The response should be the records below, repeated exactly, with each picture left out.
━━━━━ Task material ━━━━━
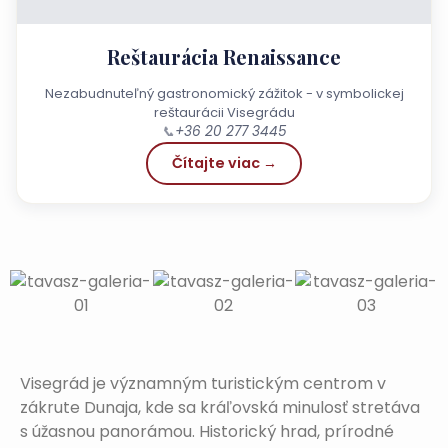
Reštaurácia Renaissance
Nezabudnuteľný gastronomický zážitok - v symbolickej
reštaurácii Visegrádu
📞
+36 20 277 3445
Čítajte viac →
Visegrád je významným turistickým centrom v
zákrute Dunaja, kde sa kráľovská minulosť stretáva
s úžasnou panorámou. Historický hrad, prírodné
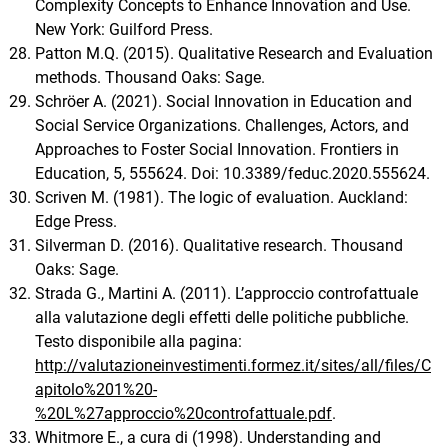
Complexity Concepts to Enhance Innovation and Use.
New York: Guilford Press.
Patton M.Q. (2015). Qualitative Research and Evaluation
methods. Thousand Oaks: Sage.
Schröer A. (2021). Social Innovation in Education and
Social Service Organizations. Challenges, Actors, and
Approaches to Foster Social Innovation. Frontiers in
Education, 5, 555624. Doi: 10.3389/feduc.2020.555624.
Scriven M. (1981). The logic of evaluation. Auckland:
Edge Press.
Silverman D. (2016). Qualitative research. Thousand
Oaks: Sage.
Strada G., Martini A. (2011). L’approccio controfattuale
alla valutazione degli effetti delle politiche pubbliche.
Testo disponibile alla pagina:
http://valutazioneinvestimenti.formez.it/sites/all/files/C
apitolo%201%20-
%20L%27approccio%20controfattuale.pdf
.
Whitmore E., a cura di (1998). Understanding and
━━━━━
### [Expected answer]
Reštaurácia Renaissance
Nezabudnuteľný gastronomický zážitok - v symbolickej
reštaurácii Visegrádu
📞
+36 20 277 3445
Čítajte viac →
Visegrád je významným turistickým centrom v
zákrute Dunaja, kde sa kráľovská minulosť stretáva
s úžasnou panorámou. Historický hrad, prírodné
Complexity Concepts to Enhance Innovation and Use.
New York: Guilford Press.
Patton M.Q. (2015). Qualitative Research and Evaluation
methods. Thousand Oaks: Sage.
Schröer A. (2021). Social Innovation in Education and
Social Service Organizations. Challenges, Actors, and
Approaches to Foster Social Innovation. Frontiers in
Education, 5, 555624. Doi: 10.3389/feduc.2020.555624.
Scriven M. (1981). The logic of evaluation. Auckland:
Edge Press.
Silverman D. (2016). Qualitative research. Thousand
Oaks: Sage.
Strada G., Martini A. (2011). L’approccio controfattuale
alla valutazione degli effetti delle politiche pubbliche.
Testo disponibile alla pagina:
http://valutazioneinvestimenti.formez.it/sites/all/files/C
apitolo%201%20-
%20L%27approccio%20controfattuale.pdf
.
Whitmore E., a cura di (1998). Understanding and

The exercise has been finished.